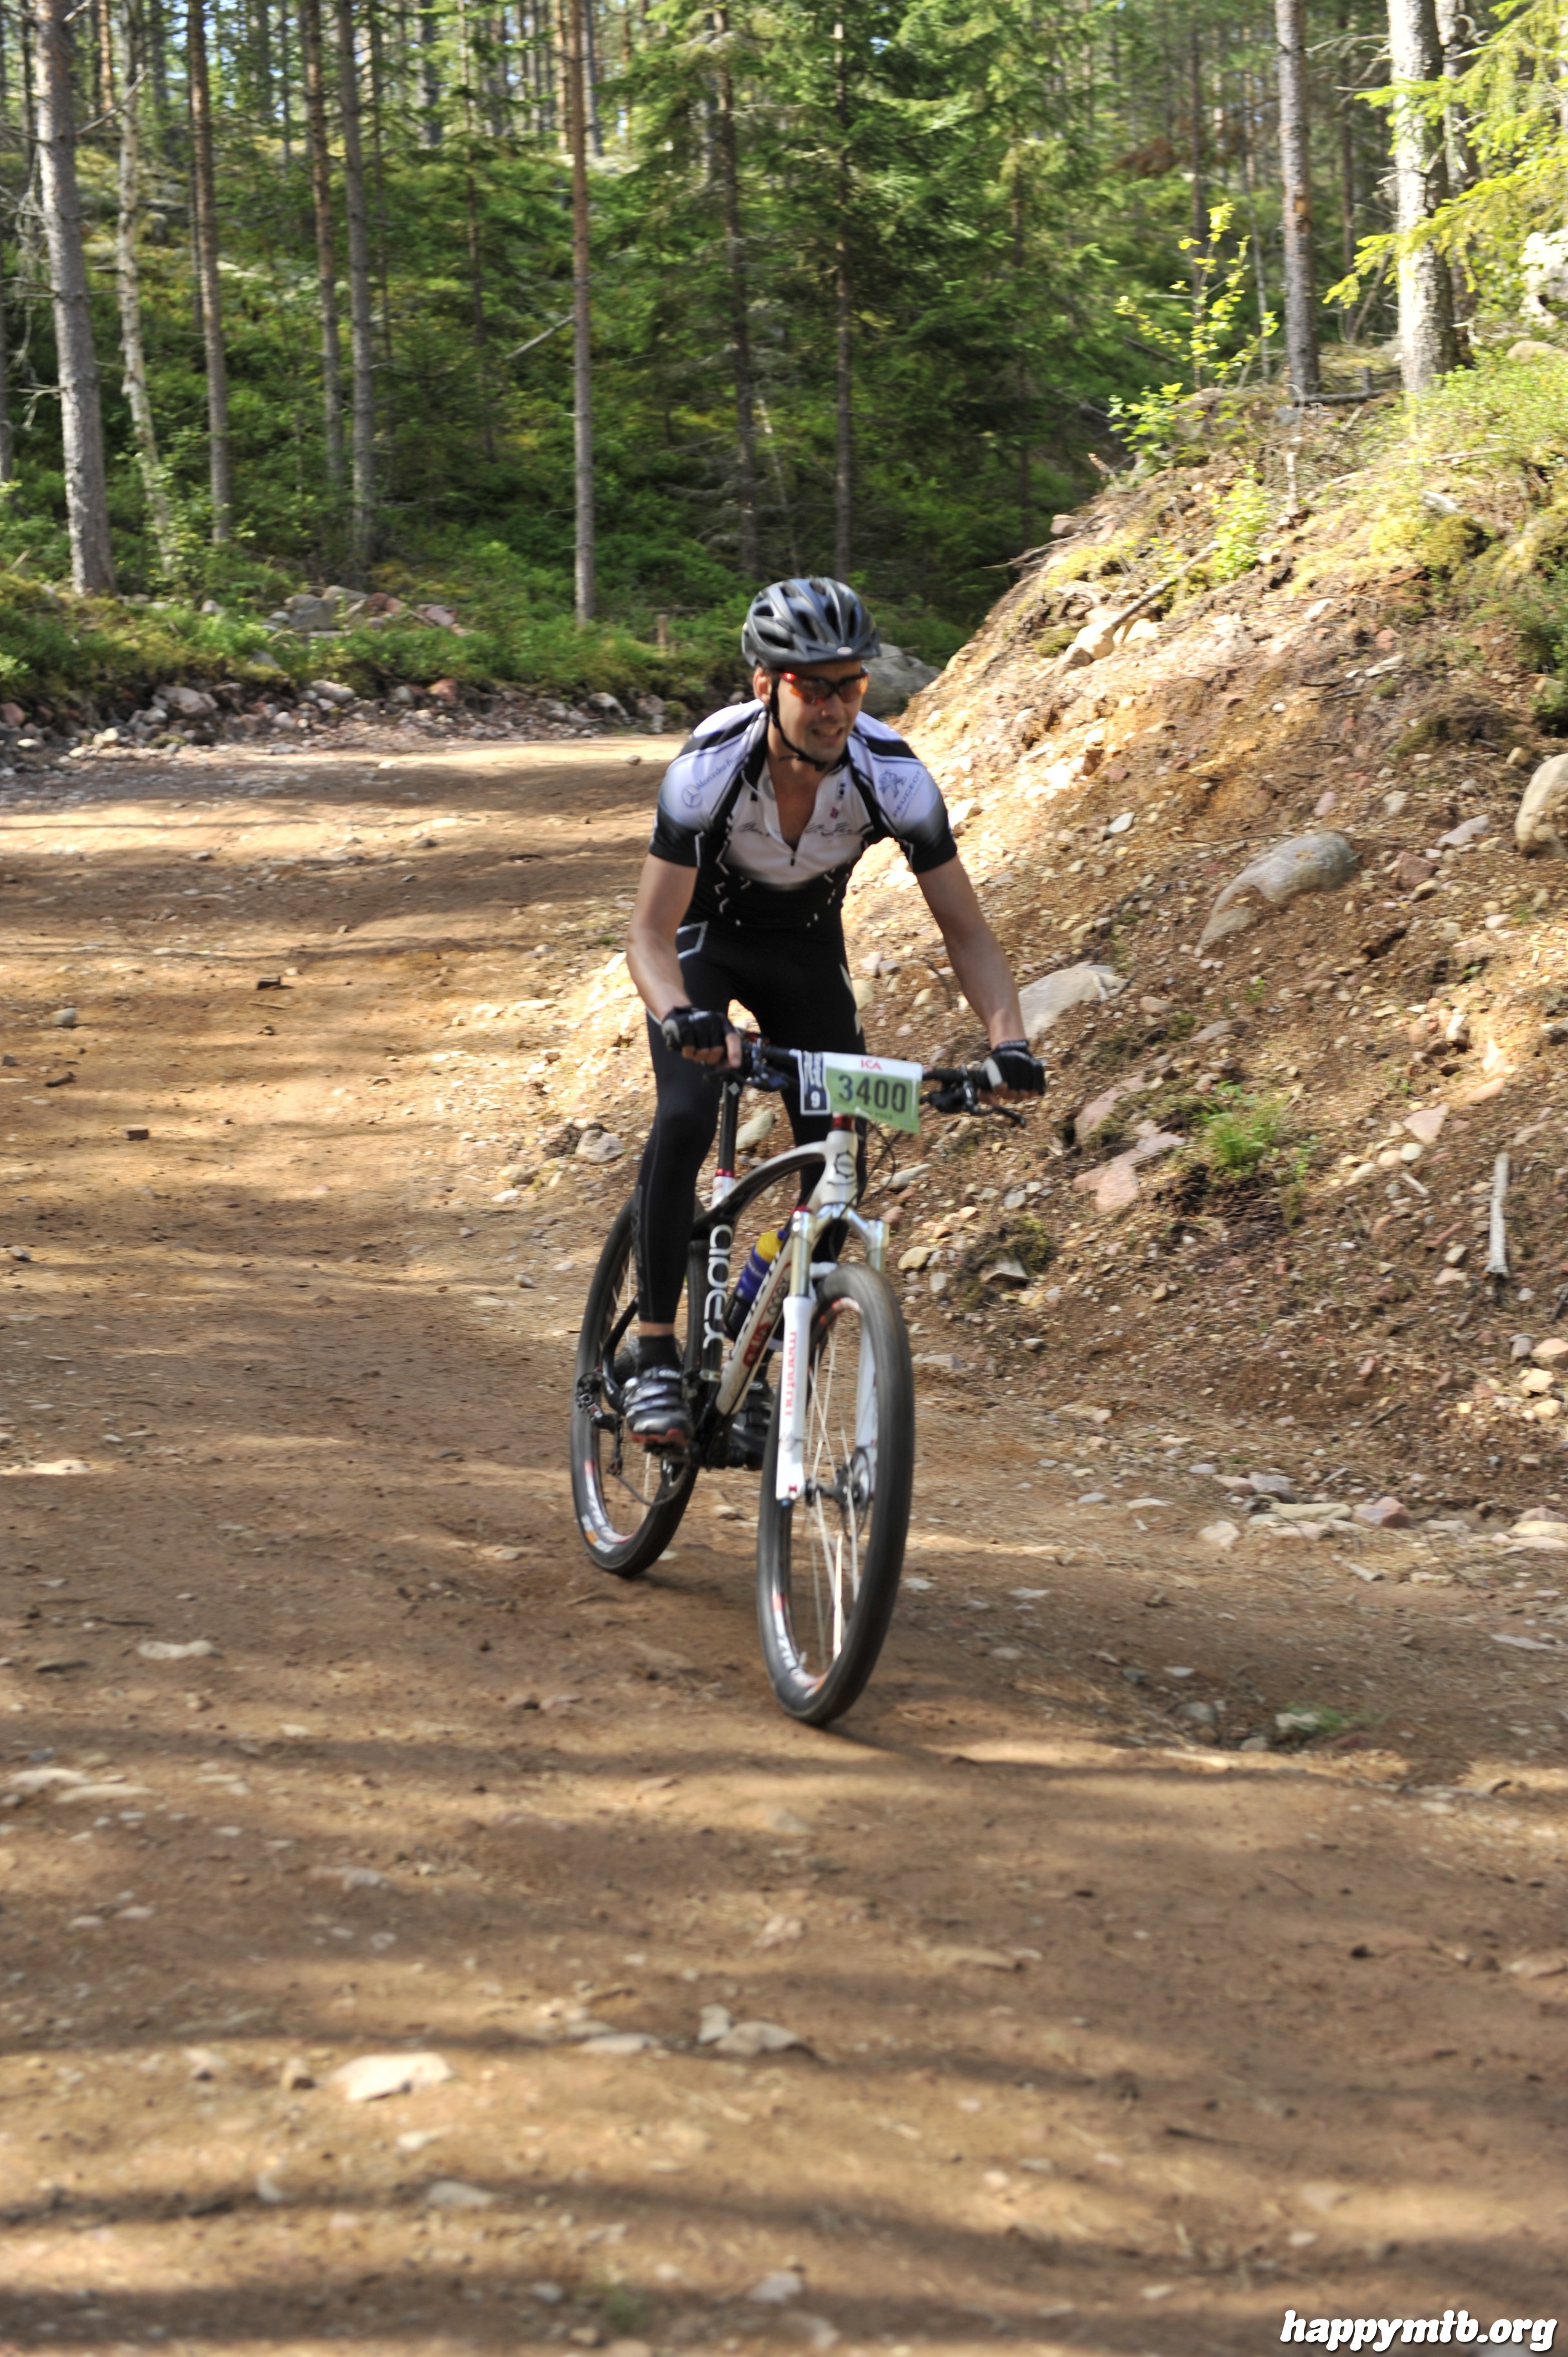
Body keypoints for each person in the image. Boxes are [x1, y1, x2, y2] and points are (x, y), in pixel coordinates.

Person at [622, 574, 1043, 1452]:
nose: (834, 707)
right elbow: (649, 934)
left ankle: (763, 1331)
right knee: (688, 1111)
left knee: (837, 1158)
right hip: (704, 942)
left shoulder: (894, 777)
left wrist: (1009, 1043)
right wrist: (679, 1016)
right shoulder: (708, 769)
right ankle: (654, 1353)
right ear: (764, 685)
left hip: (806, 955)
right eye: (812, 687)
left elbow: (967, 932)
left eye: (849, 685)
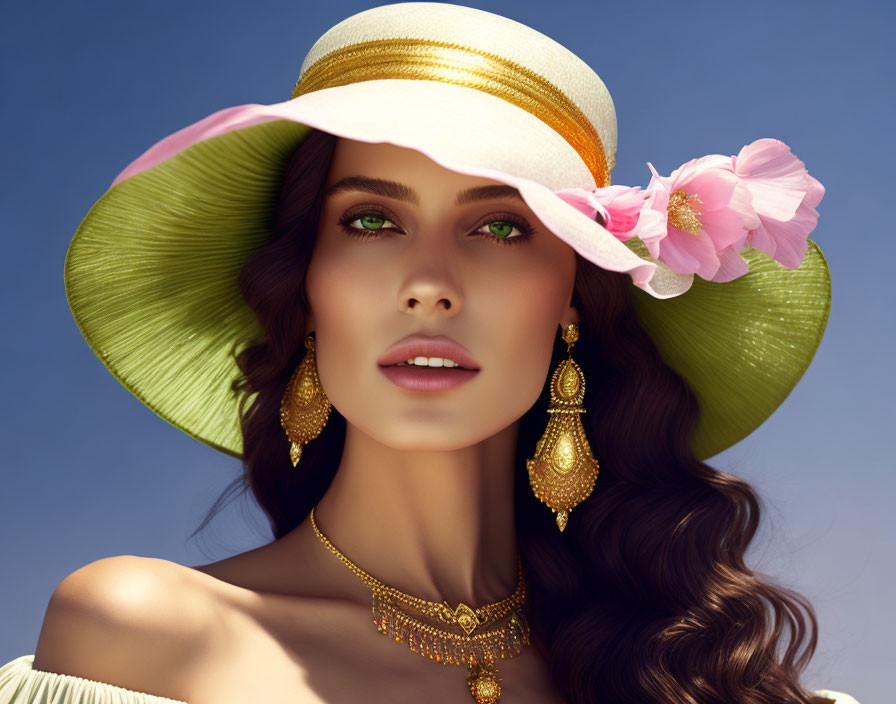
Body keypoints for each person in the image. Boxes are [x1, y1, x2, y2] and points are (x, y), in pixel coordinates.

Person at [0, 3, 860, 704]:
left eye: (500, 226)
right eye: (372, 221)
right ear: (306, 289)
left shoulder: (690, 673)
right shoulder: (144, 631)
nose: (429, 285)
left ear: (571, 296)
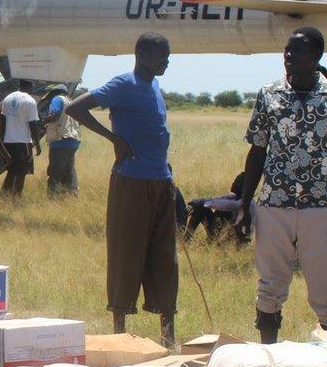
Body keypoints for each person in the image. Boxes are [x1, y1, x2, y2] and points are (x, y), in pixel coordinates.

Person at [66, 32, 177, 348]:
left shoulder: (153, 85)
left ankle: (168, 334)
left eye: (167, 56)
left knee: (165, 257)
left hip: (160, 180)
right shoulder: (123, 84)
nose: (166, 61)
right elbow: (76, 108)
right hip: (132, 181)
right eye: (160, 55)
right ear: (141, 54)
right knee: (127, 253)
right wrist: (114, 139)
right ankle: (119, 333)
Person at [234, 27, 327, 344]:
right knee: (271, 283)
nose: (289, 56)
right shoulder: (269, 94)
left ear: (316, 56)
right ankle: (269, 357)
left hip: (321, 206)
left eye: (298, 50)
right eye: (287, 50)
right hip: (274, 203)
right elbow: (257, 150)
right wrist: (245, 204)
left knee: (324, 286)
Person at [0, 79, 41, 197]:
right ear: (30, 87)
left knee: (11, 171)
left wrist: (1, 143)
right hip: (22, 142)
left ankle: (4, 196)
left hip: (8, 142)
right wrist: (37, 145)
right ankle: (15, 198)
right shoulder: (30, 101)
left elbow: (3, 122)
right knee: (22, 172)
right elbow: (33, 124)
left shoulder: (7, 99)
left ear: (19, 85)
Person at [41, 85, 81, 196]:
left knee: (55, 172)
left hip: (61, 140)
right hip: (73, 140)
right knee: (69, 170)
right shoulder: (71, 101)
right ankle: (71, 195)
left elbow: (54, 115)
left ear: (55, 92)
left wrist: (40, 121)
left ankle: (53, 197)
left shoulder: (57, 99)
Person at [186, 172, 246, 244]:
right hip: (221, 234)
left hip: (227, 240)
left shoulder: (240, 202)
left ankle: (210, 241)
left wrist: (195, 203)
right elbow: (213, 200)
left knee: (201, 207)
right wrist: (195, 204)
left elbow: (214, 203)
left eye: (236, 182)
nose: (233, 184)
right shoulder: (235, 198)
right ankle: (186, 240)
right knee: (200, 208)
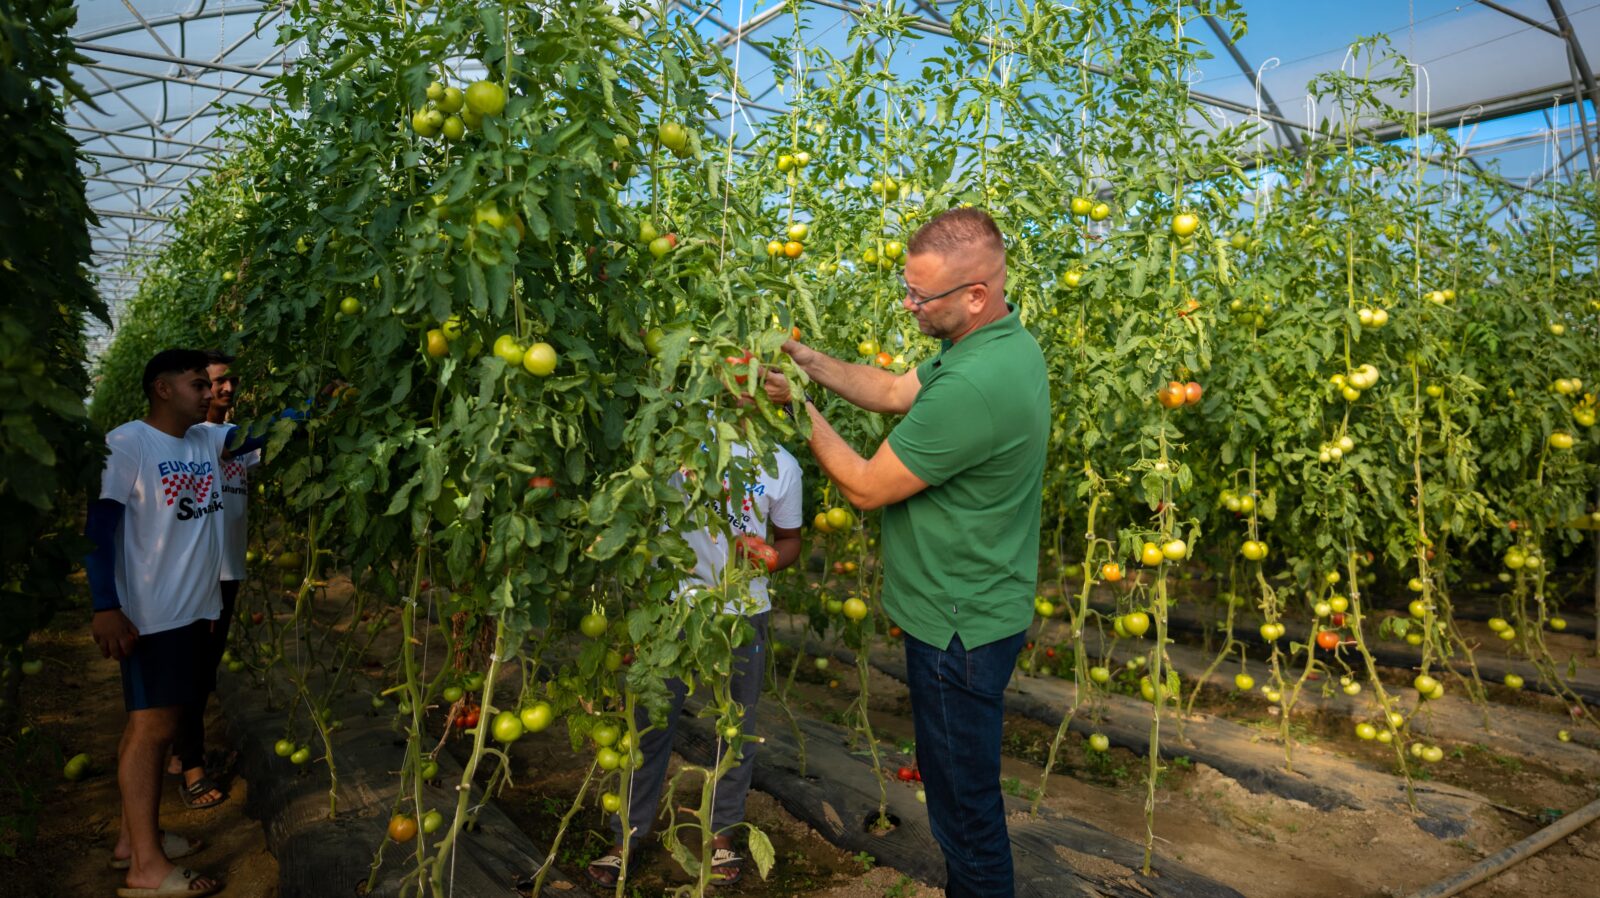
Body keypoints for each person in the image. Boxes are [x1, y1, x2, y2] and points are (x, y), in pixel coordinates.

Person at [763, 207, 1048, 898]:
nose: (908, 305)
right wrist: (810, 362)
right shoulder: (995, 344)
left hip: (958, 627)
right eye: (907, 288)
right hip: (974, 604)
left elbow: (864, 487)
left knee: (964, 815)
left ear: (975, 294)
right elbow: (892, 390)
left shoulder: (975, 385)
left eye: (921, 296)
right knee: (960, 792)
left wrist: (797, 407)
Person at [586, 431, 802, 889]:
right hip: (672, 605)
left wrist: (765, 559)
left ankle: (722, 831)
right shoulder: (678, 439)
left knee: (736, 724)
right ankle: (626, 836)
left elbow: (790, 541)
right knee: (649, 722)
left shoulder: (781, 464)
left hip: (742, 610)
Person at [85, 349, 227, 897]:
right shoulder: (129, 443)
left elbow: (266, 434)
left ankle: (133, 842)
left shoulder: (204, 440)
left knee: (151, 726)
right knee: (153, 731)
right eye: (198, 384)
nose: (209, 393)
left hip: (191, 610)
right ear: (162, 389)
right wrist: (105, 605)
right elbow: (99, 528)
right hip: (152, 614)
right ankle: (146, 868)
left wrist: (321, 398)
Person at [164, 350, 257, 809]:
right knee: (193, 672)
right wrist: (312, 400)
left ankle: (180, 755)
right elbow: (251, 438)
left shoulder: (233, 436)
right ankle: (192, 766)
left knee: (203, 670)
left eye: (229, 381)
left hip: (228, 568)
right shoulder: (197, 436)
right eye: (215, 382)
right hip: (202, 571)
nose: (225, 388)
--------------------------------
#### [Exercise]
Quote the material in full and exactly; do not carry over its pictures.

#### [Result of this task]
Body keypoints for each person in the image. Boxes are [x1, y1, x2, y2] and points are (x, y), in pixel coordinates.

Person at [622, 574, 1043, 1452]:
nose: (834, 707)
right elbow: (649, 934)
left ankle: (763, 1331)
right knee: (688, 1111)
left knee: (837, 1158)
right hip: (704, 942)
left shoulder: (894, 777)
left wrist: (1009, 1043)
right wrist: (679, 1016)
right shoulder: (708, 769)
right ankle: (654, 1353)
right ear: (764, 685)
left hip: (806, 955)
right eye: (812, 687)
left elbow: (967, 932)
left eye: (849, 685)
Body keypoints for each person in the image. Boxes are [x1, y1, x2, y2] and points are (x, y), in pixel coordinates.

Person at [0, 3, 860, 704]:
left eye: (500, 226)
right eye: (372, 221)
right ear: (306, 289)
left shoulder: (690, 673)
right shoulder: (144, 631)
nose: (429, 285)
left ear: (571, 296)
Body keypoints for each person in the image. Boxes are [x1, y1, x2, y2] and points are (x, y), in pixel coordinates.

Person at [66, 32, 177, 348]:
left shoulder: (153, 85)
left ankle: (168, 334)
left eye: (167, 56)
left knee: (165, 257)
left hip: (160, 180)
right shoulder: (123, 84)
nose: (166, 61)
right elbow: (76, 108)
right hip: (132, 181)
right eye: (160, 55)
right ear: (141, 54)
right knee: (127, 253)
right wrist: (114, 139)
right ankle: (119, 333)
Person at [234, 27, 327, 344]:
right knee: (271, 283)
nose: (289, 56)
right shoulder: (269, 94)
left ear: (316, 56)
right ankle: (269, 357)
left hip: (321, 206)
left eye: (298, 50)
right eye: (287, 50)
right hip: (274, 203)
right elbow: (257, 150)
right wrist: (245, 204)
left knee: (324, 286)
Person at [0, 79, 41, 197]:
right ear: (30, 87)
left knee: (11, 171)
left wrist: (1, 143)
right hip: (22, 142)
left ankle: (4, 196)
left hip: (8, 142)
right wrist: (37, 145)
right ankle: (15, 198)
right shoulder: (30, 101)
left elbow: (3, 122)
right knee: (22, 172)
right elbow: (33, 124)
left shoulder: (7, 99)
left ear: (19, 85)
Person at [41, 85, 81, 196]:
left knee: (55, 172)
left hip: (61, 140)
right hip: (73, 140)
right knee: (69, 170)
right shoulder: (71, 101)
right ankle: (71, 195)
left elbow: (54, 115)
left ear: (55, 92)
left wrist: (40, 121)
left ankle: (53, 197)
left shoulder: (57, 99)
Person at [186, 172, 246, 244]:
right hip: (221, 234)
left hip: (227, 240)
left shoulder: (240, 202)
left ankle: (210, 241)
left wrist: (195, 203)
right elbow: (213, 200)
left knee: (201, 207)
right wrist: (195, 204)
left elbow: (214, 203)
left eye: (236, 182)
nose: (233, 184)
right shoulder: (235, 198)
right ankle: (186, 240)
right knee: (200, 208)
Body keypoints for each person in the image. Boxes are [x1, y1, x2, y2] and points are (x, y), in pixel coordinates.

Person at [763, 207, 1048, 898]:
nose: (908, 305)
right wrist: (810, 362)
right shoulder: (995, 344)
left hip: (958, 627)
right eye: (907, 288)
right hip: (974, 604)
left elbow: (864, 487)
left knee: (964, 815)
left ear: (975, 294)
right elbow: (892, 390)
left shoulder: (975, 385)
left eye: (921, 296)
right knee: (960, 792)
left wrist: (797, 407)
Person at [586, 431, 802, 889]:
right hip: (672, 605)
left wrist: (765, 559)
left ankle: (722, 831)
right shoulder: (678, 439)
left knee: (736, 724)
right ankle: (626, 836)
left elbow: (790, 541)
right knee: (649, 722)
left shoulder: (781, 464)
left hip: (742, 610)
Person at [85, 349, 227, 897]:
right shoulder: (129, 443)
left elbow: (266, 434)
left ankle: (133, 842)
left shoulder: (204, 440)
left knee: (151, 726)
right knee: (153, 731)
right eye: (198, 384)
nose: (209, 393)
left hip: (191, 610)
right ear: (162, 389)
right wrist: (105, 605)
right elbow: (99, 528)
right hip: (152, 614)
right ankle: (146, 868)
left wrist: (321, 398)
Person at [164, 350, 257, 809]:
right knee: (193, 672)
right wrist: (312, 400)
left ankle: (180, 755)
right elbow: (251, 438)
left shoulder: (233, 436)
right ankle: (192, 766)
left knee: (203, 670)
left eye: (229, 381)
left hip: (228, 568)
right shoulder: (197, 436)
right eye: (215, 382)
right hip: (202, 571)
nose: (225, 388)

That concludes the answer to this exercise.